> _Supplied text_
━━━
Representatives of cities, sports bodies and national governments who came to the Active Well-being Initiative's Global Active City workshop.

Delegates of the Active Well-being Initiative’s Global Active City workshop, pictured outside Liverpool John Moores University’s Physical Activity Exchange. Picture by Matt Thomas.

Our worldwide network of active cities is set to expand following a knowledge-sharing event attended by ten different countries. Several delegates at the Global Active City workshop, organised by the Active Well-being Initiative (AWI), expressed an interest in joining the programme. If given the go-ahead by their political leaders, their cities will work with the AWI to create active, healthy, and happy communities for the future.

The workshop took place in Liverpool, UK and was hosted in conjunction with Liverpool John Moores University’s Physical Activity Exchange at the Research Institute for Sport and Exercise Sciences. Christoph Holstein, State Councillor for the Department of Home Affairs and Sports, Hamburg, said: “For us what we have learned from Liverpool has been very important because our two cities face similar challenges. Sport and physical activity are some of the most important things for measuring life quality, besides culture and environment.”

Keiko Homma, of the Japan Sport Council, said: “This is really an evidence-based initiative and it has a strategic approach.”

Liverpool, a development partner of the Active Well-being Initiative (AWI), was one of ten pilot Global Active Cities. It is now on its way to being certified as one of the first cities worldwide to have implemented the internationally-recognised Global Active City Standard. The cities that attended the workshop from 7-9 March came from Belgium, Finland, Germany, Greece, Norway, Portugal, Switzerland and the United Kingdom. There were also senior officials from the International Olympic Committee, which supports the AWI, and the Japan Sport Council, as well a special advisor to the national sports authorities in China. There were presentations by two pilot Global Active Cities – Liverpool, and Lillehammer, Norway. The delegates were taken on field trips to see the work of the Physical Activity Exchange; the community engagement work of Everton Football Club; and Archbishop Beck Catholic Sports College.
━━━
Collected data:
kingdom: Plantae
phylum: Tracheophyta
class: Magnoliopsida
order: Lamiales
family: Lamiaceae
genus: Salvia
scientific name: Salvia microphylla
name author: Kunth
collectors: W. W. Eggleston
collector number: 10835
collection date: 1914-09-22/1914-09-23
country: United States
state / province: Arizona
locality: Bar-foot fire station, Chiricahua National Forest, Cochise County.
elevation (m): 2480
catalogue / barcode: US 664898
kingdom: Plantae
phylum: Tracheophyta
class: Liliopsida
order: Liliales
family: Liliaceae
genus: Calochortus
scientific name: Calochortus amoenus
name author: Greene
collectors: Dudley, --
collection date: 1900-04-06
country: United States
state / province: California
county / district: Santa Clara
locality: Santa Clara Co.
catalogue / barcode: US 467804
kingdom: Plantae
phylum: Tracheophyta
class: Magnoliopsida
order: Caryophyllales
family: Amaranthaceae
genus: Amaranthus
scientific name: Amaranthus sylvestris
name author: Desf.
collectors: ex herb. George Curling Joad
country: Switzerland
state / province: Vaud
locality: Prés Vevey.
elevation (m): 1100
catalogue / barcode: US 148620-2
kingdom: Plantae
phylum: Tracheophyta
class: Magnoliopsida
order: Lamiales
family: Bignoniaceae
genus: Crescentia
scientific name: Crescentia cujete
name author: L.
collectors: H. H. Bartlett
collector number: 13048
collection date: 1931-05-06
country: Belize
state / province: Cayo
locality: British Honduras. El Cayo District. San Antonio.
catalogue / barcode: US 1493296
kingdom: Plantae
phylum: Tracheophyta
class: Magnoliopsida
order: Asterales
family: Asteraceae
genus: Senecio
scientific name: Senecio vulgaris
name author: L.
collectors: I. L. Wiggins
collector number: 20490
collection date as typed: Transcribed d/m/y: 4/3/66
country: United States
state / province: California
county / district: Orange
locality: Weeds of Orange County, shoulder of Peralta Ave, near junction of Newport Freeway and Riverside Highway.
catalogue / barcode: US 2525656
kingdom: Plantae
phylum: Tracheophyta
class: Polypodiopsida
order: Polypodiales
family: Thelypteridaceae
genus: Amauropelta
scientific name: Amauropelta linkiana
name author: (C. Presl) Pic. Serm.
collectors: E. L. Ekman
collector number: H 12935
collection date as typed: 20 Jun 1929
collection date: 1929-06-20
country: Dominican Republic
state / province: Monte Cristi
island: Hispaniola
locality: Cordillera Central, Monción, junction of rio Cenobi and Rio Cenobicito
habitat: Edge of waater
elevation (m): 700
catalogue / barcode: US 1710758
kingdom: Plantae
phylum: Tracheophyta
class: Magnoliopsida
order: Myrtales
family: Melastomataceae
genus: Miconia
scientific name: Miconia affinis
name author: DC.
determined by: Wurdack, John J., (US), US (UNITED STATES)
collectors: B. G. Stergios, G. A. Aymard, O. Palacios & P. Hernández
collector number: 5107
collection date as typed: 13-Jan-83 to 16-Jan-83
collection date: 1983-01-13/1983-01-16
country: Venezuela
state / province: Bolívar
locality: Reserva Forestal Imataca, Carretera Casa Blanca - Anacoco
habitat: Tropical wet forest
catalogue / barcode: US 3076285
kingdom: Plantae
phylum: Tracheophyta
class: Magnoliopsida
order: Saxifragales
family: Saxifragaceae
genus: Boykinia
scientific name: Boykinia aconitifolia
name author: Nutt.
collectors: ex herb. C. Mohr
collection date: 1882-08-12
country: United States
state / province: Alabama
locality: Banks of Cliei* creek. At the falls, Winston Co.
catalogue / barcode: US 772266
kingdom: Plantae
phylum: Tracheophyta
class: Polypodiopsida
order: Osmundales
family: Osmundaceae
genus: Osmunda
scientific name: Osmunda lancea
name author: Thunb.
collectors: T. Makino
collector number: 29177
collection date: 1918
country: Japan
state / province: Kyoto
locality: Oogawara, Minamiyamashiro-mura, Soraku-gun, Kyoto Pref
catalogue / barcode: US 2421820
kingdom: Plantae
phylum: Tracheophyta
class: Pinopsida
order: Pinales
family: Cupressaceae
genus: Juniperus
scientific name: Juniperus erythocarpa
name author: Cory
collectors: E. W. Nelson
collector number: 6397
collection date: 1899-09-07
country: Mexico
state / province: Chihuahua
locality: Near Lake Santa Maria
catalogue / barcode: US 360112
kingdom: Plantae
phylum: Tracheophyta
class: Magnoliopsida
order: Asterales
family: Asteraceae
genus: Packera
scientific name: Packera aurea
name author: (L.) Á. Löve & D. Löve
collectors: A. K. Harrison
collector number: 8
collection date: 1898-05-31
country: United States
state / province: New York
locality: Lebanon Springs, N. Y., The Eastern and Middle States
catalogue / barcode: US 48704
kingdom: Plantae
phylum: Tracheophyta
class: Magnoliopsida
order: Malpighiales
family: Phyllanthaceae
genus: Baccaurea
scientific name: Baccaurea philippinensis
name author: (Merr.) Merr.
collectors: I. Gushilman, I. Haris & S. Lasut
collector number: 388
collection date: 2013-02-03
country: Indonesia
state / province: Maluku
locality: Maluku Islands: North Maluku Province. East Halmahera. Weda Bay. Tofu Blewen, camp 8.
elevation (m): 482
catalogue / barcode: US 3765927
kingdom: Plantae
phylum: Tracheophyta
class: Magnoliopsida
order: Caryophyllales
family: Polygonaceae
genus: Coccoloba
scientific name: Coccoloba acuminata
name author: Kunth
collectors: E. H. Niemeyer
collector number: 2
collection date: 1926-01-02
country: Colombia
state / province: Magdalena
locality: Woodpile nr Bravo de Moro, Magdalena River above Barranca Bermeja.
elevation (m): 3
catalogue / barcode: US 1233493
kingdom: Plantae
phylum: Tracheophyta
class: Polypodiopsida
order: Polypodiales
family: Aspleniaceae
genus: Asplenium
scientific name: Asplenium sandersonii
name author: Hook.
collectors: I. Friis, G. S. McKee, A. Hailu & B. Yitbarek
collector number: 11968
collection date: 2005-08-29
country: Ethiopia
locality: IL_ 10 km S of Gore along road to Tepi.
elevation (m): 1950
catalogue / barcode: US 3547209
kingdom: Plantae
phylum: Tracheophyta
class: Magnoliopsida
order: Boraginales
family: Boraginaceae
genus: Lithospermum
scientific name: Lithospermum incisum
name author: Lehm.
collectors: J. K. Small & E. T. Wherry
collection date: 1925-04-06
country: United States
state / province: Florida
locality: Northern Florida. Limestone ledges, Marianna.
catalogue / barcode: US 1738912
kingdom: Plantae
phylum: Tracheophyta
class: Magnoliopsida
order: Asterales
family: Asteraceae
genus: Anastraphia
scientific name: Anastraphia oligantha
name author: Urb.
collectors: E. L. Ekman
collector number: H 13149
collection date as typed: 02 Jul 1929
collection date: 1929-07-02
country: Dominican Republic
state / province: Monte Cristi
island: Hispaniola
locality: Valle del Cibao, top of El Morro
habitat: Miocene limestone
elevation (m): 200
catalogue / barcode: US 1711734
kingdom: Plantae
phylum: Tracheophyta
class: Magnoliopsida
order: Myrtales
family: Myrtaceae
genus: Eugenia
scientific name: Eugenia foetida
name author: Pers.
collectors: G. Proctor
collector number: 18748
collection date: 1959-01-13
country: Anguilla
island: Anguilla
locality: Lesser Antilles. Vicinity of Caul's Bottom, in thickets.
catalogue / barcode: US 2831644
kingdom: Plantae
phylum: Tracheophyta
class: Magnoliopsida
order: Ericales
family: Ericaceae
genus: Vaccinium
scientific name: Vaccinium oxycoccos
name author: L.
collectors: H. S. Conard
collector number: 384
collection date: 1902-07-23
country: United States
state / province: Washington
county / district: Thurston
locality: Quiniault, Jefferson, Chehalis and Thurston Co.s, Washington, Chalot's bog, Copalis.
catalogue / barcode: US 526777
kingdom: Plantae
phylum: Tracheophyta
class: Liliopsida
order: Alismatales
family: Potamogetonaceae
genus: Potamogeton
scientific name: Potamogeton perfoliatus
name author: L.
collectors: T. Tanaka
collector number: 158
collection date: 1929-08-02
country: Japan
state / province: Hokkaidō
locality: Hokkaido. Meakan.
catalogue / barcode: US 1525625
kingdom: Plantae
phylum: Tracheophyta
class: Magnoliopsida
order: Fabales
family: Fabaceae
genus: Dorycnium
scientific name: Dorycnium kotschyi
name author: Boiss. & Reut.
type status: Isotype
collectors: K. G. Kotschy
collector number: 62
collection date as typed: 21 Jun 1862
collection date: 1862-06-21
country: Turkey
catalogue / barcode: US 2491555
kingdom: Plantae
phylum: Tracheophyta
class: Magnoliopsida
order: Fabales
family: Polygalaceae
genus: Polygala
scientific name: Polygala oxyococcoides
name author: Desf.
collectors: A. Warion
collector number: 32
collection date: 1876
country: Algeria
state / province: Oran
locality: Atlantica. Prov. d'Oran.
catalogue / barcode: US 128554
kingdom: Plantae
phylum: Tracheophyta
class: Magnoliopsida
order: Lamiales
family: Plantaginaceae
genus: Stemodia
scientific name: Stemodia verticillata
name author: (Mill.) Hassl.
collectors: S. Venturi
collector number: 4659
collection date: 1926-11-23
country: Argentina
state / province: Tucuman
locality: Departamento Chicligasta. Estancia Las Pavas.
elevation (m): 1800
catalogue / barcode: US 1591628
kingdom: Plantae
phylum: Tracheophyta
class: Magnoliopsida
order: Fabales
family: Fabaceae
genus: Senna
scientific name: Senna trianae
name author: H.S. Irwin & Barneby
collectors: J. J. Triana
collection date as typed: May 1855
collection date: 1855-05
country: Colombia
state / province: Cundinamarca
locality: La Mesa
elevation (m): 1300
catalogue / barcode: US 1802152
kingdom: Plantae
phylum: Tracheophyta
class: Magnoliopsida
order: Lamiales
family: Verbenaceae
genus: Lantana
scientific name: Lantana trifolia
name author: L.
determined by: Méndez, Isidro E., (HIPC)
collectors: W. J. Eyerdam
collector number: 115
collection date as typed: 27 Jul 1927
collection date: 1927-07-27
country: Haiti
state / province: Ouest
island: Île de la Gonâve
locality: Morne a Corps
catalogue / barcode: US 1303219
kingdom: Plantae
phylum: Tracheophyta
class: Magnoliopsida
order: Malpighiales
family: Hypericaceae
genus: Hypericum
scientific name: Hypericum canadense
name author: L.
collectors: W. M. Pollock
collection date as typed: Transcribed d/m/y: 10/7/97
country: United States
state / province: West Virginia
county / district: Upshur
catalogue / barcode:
━━━
> _Instructions to follow_
Carry on with the report on the Global Active City workshop in Liverpool, starting after its final sentence. The records play no part in the work that comes next.

> _Exercise answer_
Gabriel Messmer, president of Evaleo, one of the AWI’s founding partners, said: “Only last month leading American scientists confirmed that promoting physical activity is a best buy for public health. Helping residents to be more active is the best thing cities can be doing to keep their populations healthy and reduce pressure on local services.”

Wolfgang Baumann, Secretary General of the AWI’s co-founding organisation, The Association For International Sport for All (TAFISA), said: “It is very obvious that health promotion through physical activity has become a number one priority on the municipalities’ agendas. Cities are no longer judged by if they have the number one football team, but by what they are doing for health and physical activity promotion.”

To be certified as a Global Active City, a city needs to create and adopt a comprehensive physical activity and sport strategy that encourages and enables its population to make long term behavioural changes. Any type of town, city or region can create a Global Active City strategy, whether it has a population of tens of thousands, or several million. Each strategy is uniquely devised in partnership with the city – there is no one-size-fits-all.

The officials at the workshop represented the following cities: Antwerp, Belgium; Athens, Greece; Hamburg, Germany; Guimarães, Loulé, and 11 towns and cities in the island of Madeira, Portugal; Kuopio, Finland; and Yverdon, Switzerland.

A man on a treadmill having his breathing monitored by sports scientists from Liverpool John Moores University.

Experiments taking place at Liverpool John Moores University’s Physical Activity Exchange. The work is being observed by delegates of the Active Well-being Initiative’s Global Active City workshop. Picture by Matt Thomas.